Statin Drugs Lower Heart Attack Death
WASHINGTON — Giving a heart attack patient a statin drug right away reduces the chance he or she will die by 50 percent, U.S. researchers said on Monday.
Statin drugs are used to lower cholesterol levels and prevent strokes and heart attacks long-term, but the new study suggests that the drugs might join aspirin as something to give to patients immediately when they suffer a heart attack.
“We’ve known that long-term statin therapy is beneficial, but this study provides the strongest clinical evidence to date supporting the early cardioprotective effects of statins immediately following a heart attack,” said cardiologist Dr. Gregg Fonarow of the University of California, Los Angeles, who led the study.
“As statins are already routinely started in myocardial infarction patients prior to hospital discharge, it would be relatively easy to administer this medication on arrival to the emergency department,” Fonarow said in a statement.
Fonarow and colleagues looked at the records of more than 170,000 heart attack patients.
Those given statin drugs before hospitalization and within 24 hours after a heart attack had a 54 percent lower risk of dying in the hospital compared to patients not on statin therapy, they reported in the September issue of the American Journal of Cardiology.
Patients who had not been prescribed statins in the past but were given one within 24 hours of hospitalization were 58 percent less likely to die.

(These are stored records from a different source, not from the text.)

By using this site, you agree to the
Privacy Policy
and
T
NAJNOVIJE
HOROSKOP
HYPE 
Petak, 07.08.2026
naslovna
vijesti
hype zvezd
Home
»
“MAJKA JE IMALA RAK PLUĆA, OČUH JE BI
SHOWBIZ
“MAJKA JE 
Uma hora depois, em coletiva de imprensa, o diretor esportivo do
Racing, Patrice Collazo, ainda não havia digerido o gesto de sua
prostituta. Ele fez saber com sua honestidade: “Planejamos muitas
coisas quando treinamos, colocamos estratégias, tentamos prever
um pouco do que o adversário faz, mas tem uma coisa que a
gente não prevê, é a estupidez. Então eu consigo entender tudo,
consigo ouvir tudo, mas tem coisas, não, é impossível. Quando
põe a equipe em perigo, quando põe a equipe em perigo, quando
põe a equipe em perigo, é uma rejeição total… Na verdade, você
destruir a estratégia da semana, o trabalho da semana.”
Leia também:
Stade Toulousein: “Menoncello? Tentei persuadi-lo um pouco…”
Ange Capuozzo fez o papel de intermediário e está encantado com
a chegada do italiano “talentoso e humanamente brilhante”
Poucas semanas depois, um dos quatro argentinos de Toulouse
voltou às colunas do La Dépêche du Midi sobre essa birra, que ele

“We were surprised that early statin therapy showed such a striking effect immediately after a heart attack,” Fonarow said. “We also found that statins provided additional protection from other heart attack complications as well.”
These complications included cardiac arrest, cardiac shock, cardiac rupture and ventricular fibrillation.
Statins lower cholesterol levels but they also affect the linings of the blood vessels. They raise levels of nitric oxide, which in turn may reduce the inflammation associated with heart attacks.
The study was funded by Genentech Inc., which does not currently make a statin drug but which helps support the registry of patients used for the study, and Fonarow has done research for several companies that make statins.